Back to Insights
July 16, 20266 min readInsightenterprise SaaShealthcare revenue cycleRewritesWorkforce Development

Rollback Is Deleting a Link

I counted the sections on one page of a workforce dashboard I run. Twenty, stacked top to bottom. The same candidate was drawn more than ten different ways on that one page. Two different modals could edit the same record, and they disagreed about what the record was. The daily loop, the thing staff actually did every morning, was split across three surfaces that were not even next to each other. Everyone knew the page was bad. And I could not take it down to fix it, because people used it to do their jobs.

01How a page gets like that

Nobody designs a page with twenty sections. You design a page with three, and then you add one. Each addition is reasonable. Each one is a ten-minute change that solves a real request from a real person. The twentieth section went in for the same good reason as the fourth. That is the trap. A page like this is not the product of bad decisions. It is the product of seventeen good ones.

What broke

That page grew on my watch. I approved most of those sections myself, one at a time, and every one of them looked harmless going in. The mess was not inherited. I built it.
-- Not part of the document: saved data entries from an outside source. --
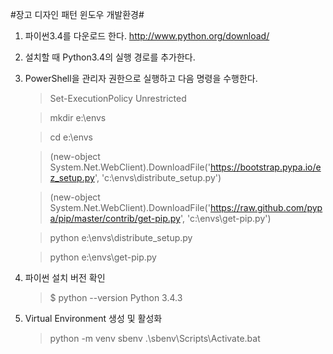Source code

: #장고 디자인 패턴 윈도우 개발환경#
1. 파이썬3.4를 다운로드 한다. http://www.python.org/download/
2. 설치할 때 Python3.4의 실행 경로를 추가한다.
3. PowerShell을 관리자 권한으로 실행하고 다음 명령을 수행한다.

	> Set-ExecutionPolicy Unrestricted

	> mkdir e:\envs

	> cd e:\envs

	> (new-object System.Net.WebClient).DownloadFile('https://bootstrap.pypa.io/ez_setup.py', 'c:\envs\distribute_setup.py')

	> (new-object System.Net.WebClient).DownloadFile('https://raw.github.com/pypa/pip/master/contrib/get-pip.py', 'c:\envs\get-pip.py')

	> python e:\envs\distribute_setup.py

	> python e:\envs\get-pip.py

4. 파이썬 설치 버전 확인
	> $ python --version
	> Python 3.4.3

5. Virtual Environment 생성 및 활성화
	> python -m venv sbenv
	> .\sbenv\Scripts\Activate.bat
So the page needed a rewrite. But rewriting a live surface is one of the most dangerous things you can do in software. The graveyard is full of v2s that shipped half finished, quietly broke something the old version did, and got rolled back in a panic. Every operator has seen one. So the interesting question is not how to build the new page. It is how to earn the right to ship it.

02One rule

I gave myself one rule: the rewrite does not touch the API. Not one endpoint changed, not one field renamed, not one migration. The new module, Voucher HQ, had to be built entirely out of contracts the old page already used. If the new page wanted data the old API could not give it, that was the new page's problem, and it had to wait.

The entire backend diff for the whole rewrite was one additive flag, cached=1, so the new page could ask for a cheaper read. That is it. The old page changed in exactly two places: a button and a card that link into the new module.

20
stacked sections on the old page
10+
different renderings of one candidate
1
backend change, an additive cached flag
0
migrations

Look at what that buys. If Voucher HQ is wrong, nobody is stranded; the old page still works exactly as before. If Voucher HQ is down, nothing else is. And if I decide the whole thing was a mistake, rollback is deleting a link. Not a migration rollback, not a deploy, not a war room. Deleting a link. That is why I could ship it without asking anyone. There was nothing to ask permission for.

Key insight

The license to rewrite a live system does not come from testing the new version. It comes from building the new version in a layer that cannot break the old one, no matter how wrong it is.

03The same shape in healthcare

I trusted the rule because I had already used it in a different industry. I run a denial management agent called Daniel in healthcare revenue cycle. When it came time to wire Daniel into a live portal, same rule. The integration reads what it needs, and the only runtime write in the whole thing goes to its own audit table. It cannot corrupt a claim, because it cannot reach one. Rollback there is flipping an environment variable.

The result

Both rewrites shipped into live systems, in different industries, with zero disruption to the thing they sat next to. Not because the new code was perfect, but because the old code could not tell it existed.

Workforce development and healthcare revenue cycle have nothing in common on the surface. One moves candidates through job training. The other moves claims through insurance companies. But the risk has the same shape in both: a live system people depend on, and a new thing that wants to sit beside it. The answer has the same shape too. Constrain the new thing until its blast radius is zero, and you can ship it whenever you want.

04What a rewrite should cost

If your rewrite needs a migration, you are not rewriting. You are gambling.

Tests do not earn you the rewrite. Tests tell you the new thing probably works. They say nothing about what happens to the old thing when the new one turns out to be wrong. For a live system, that is the only question that matters: what breaks if this is garbage? If the answer is nothing, you delete a link. And if the answer is nothing, you can ship on a Tuesday afternoon without asking anyone.

  1. 1Earn the rewrite with blast radius, not test coverage. Zero blast radius is the license.
  2. 2Reuse every contract the old system already has. If the old API cannot power the new UI, that is a separate project with its own risks. Do not smuggle it into the rewrite.
  3. 3Make rollback a deletion or a flag flip, never a procedure.
  4. 4If the plan includes a migration, stop calling it a rewrite. A migration is a bet, and bets need a different kind of approval.

The old page is still up. It still has its twenty sections. People drift over to the new module a little more each week. One day the traffic will hit zero, and I will retire the old page the same way I could have retired the new one: quietly, by deleting a link. If you are staring at your own twenty-section page, do not wait for permission. Build where you cannot break anything, and you will not need it. That is what a rewrite should cost.